Pour la plupart des passagers, Chouffards et autres journalistes, il s’agit d’un baptême de l’air. “On peut bouger”, demande une jeune dame peu rassurée. “Vous pouvez danser même”, lui répond le pilote. Et quand ce dernier prend nonchalamment des photos du paysage alors que la cîme des sapins approche rapidement de la nacelle, certains ne sont pas très tranquilles. Quelques coups de gaz et nous reprenons vite de la hauteur. Nous grimperons jusqu’à 1.000 mètres par endroits, la tête dans la première couche de nuages, et naviguerons à des vitesses comprises entre 10 et 30 km/h.

L’expérience est très paisible. Un peu moins pour quelques vaches paniquées et des chiens qui ne cessent d’aboyer. Alors qu’on survole un camping, plusieurs touristes lorgnent le ballon et semblent attendre un larguage de Chouffe en cannettes, autre sortie commerciale récente du groupe de Puurs.

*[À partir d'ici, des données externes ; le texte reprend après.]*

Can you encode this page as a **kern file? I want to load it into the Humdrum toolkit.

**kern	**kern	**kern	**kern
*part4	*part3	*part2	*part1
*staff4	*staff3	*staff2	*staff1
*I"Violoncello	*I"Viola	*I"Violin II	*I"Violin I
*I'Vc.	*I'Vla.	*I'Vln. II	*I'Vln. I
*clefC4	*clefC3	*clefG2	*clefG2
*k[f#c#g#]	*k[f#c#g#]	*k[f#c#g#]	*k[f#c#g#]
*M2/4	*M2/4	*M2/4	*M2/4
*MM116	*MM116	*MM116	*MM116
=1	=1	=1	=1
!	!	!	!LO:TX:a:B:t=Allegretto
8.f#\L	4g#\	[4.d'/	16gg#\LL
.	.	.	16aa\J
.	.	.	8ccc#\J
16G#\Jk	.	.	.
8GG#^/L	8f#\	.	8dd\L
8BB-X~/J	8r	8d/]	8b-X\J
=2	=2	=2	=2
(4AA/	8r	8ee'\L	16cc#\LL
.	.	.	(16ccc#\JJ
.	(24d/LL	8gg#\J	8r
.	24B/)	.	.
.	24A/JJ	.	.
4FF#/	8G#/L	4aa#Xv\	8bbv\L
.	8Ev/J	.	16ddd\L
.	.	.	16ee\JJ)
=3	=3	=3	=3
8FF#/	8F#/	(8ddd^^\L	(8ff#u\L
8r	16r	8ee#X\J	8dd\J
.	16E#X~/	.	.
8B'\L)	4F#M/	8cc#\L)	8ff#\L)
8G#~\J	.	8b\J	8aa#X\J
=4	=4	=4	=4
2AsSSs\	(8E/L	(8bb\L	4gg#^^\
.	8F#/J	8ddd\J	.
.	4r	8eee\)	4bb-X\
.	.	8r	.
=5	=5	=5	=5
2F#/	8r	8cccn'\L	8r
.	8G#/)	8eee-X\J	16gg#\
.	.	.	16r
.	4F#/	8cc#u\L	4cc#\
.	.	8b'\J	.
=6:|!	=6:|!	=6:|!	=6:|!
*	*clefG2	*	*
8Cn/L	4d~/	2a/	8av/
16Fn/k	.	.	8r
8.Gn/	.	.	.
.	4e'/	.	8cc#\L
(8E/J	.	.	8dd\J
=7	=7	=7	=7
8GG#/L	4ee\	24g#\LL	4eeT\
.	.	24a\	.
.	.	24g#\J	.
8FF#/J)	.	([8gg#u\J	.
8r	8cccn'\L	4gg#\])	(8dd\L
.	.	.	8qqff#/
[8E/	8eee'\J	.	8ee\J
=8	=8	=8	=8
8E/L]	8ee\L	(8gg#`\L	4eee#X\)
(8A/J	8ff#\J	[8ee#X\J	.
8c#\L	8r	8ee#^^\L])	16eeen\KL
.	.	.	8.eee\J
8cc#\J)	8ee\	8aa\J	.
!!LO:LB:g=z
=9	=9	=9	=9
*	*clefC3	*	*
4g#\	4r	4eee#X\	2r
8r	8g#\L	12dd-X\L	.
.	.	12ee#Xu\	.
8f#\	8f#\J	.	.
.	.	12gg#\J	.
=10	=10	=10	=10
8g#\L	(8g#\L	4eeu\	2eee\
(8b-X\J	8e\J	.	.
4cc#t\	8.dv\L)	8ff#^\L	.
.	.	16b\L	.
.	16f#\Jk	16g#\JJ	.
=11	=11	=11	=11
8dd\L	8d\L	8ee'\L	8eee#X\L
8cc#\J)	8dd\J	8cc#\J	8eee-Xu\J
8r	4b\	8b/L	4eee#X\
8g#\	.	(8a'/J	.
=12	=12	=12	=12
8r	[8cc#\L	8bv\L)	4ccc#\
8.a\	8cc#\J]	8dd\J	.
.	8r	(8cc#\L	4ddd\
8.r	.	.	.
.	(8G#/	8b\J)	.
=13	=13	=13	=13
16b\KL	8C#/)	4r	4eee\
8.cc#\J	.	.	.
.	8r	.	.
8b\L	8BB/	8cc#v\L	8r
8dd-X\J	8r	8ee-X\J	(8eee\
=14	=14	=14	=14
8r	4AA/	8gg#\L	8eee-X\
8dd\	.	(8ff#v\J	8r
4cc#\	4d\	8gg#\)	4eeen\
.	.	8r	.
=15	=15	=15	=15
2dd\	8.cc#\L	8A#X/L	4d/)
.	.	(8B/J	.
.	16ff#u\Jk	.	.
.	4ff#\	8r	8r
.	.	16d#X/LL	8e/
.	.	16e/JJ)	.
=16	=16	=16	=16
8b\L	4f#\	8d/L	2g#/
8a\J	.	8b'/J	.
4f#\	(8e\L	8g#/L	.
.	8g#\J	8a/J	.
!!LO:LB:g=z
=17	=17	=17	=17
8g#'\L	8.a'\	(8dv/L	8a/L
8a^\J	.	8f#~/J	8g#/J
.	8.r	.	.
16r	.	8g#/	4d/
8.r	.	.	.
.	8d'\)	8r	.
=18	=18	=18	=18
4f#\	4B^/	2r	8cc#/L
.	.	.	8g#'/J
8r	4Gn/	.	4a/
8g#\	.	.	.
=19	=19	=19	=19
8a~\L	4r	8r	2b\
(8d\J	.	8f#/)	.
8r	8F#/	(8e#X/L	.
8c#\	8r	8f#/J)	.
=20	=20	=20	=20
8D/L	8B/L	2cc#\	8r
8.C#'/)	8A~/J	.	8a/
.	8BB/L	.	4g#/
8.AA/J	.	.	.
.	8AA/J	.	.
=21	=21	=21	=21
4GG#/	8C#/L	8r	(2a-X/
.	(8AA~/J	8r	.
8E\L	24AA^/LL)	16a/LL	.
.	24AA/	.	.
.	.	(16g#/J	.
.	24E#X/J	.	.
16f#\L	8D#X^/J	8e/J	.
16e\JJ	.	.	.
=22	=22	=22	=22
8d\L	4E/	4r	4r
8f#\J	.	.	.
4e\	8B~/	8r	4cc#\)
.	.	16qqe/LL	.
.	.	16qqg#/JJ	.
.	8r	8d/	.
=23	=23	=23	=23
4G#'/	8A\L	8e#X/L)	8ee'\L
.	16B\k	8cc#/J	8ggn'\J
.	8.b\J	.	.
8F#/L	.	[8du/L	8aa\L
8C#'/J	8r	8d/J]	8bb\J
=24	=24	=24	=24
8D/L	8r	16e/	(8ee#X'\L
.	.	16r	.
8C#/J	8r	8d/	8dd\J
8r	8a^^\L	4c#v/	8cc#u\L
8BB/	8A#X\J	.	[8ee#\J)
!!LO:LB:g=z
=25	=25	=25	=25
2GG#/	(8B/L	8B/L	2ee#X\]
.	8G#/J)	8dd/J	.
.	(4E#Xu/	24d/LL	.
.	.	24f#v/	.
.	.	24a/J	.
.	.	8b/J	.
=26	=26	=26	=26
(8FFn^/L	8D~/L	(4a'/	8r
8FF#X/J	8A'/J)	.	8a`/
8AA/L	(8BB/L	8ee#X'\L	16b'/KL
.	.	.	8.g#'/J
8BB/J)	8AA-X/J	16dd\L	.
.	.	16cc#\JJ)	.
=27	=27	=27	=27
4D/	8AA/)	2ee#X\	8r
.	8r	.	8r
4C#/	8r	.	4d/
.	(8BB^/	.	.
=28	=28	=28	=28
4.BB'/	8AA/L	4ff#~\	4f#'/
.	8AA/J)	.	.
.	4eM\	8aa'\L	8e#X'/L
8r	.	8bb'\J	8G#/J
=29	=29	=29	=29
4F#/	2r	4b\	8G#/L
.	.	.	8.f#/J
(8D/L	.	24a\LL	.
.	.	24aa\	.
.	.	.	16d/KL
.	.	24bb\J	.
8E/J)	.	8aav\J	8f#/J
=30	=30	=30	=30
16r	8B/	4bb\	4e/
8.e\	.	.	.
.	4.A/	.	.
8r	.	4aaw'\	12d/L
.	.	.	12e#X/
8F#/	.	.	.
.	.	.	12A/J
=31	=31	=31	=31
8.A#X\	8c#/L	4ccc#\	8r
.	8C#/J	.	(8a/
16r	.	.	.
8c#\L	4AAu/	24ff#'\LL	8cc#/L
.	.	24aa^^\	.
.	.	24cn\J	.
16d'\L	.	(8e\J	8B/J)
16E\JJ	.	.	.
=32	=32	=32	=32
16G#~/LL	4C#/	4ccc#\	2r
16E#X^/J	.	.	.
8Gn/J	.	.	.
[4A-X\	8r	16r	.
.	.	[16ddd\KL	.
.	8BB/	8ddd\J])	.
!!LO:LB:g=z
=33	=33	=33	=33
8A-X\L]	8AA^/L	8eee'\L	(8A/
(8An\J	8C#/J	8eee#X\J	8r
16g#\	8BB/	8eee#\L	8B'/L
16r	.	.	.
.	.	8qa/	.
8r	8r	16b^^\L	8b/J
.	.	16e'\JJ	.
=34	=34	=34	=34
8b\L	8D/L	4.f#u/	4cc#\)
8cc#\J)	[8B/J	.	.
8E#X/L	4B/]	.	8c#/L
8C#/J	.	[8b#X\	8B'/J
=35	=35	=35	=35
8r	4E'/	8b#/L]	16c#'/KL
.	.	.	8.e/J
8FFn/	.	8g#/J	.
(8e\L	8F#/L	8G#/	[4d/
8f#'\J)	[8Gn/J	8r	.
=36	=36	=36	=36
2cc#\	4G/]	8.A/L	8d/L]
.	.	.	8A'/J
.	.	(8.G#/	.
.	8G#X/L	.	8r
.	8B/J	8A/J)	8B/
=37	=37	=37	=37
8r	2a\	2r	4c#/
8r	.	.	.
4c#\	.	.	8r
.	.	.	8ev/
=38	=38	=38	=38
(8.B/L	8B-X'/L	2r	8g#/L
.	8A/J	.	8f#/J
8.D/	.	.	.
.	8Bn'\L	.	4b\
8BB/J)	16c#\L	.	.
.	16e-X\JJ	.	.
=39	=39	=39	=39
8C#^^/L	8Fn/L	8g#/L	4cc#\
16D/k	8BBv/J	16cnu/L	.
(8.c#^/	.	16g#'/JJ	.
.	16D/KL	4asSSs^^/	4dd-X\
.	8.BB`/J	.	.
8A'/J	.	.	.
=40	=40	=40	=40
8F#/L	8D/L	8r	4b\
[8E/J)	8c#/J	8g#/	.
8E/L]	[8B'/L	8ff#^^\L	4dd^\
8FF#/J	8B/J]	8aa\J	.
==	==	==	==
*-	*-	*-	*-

Après une heure de vol, le ballon se pose non loin de la frontière avec le Grand-Duché de Luxembourg.

Visibilité assurée

De retour sur le plancher des vaches, l’équipe de la société Filva Ballonvaarten replie les 340 kilos de toiles en deux temps trois mouvements tandis qu’un bar est improvisé en rase campagne. L’occasion de revenir sur la démarche avec Chris Bauweraerts et le pilote Filip Audenaert. “Le projet a mûri pendant deux ans chez Duvel-Moortgat”, nous confient-ils. La brasserie a signé un contrat de 5 ans avec Filva, implantée à Waasmunster. Il faut compter au moins 50.000 euros pour la confection d’un tel ballon. Un bon investissement, selon M. Bauweraerts. “Le ballon ne passe pas inaperçu, même ici dans la région d’Houffalize, où se tient un événement VTT”, souligne-t-il. Le pilote précise que l’impact commercial dépend logiquement du lieu et du moment du vol. “Nous sommes déjà passés au dessus du Pukkelpop pour d’autres clients. Là, le potentiel est énorme”, précise-t-il.

La France devant la Belgique

Le ballon en tant que tel a une durée de vie limitée, estimée entre 5 et 8 ans. Le lutin Chouffe effectuera une petite centaine de vols par an, essentiellement en Belgique, aux Pays-Bas et en France. L’Hexagone constitue tout simplement le premier marché de la Chouffe avec 120.000 hectolitres exportés chaque année, soit plus que ce qui est consommé en Belgique. “Avant la reprise par Duvel en 2006, nous envoyions mille hectolitres en France”, se souvient Chris Bauweraerts.

Aujourd’hui, la bière qu’il a créée en 1982 avec son beau-frère Pierre Gobron, poursuit plus que jamais sa croissance. Sur terre et dans les airs.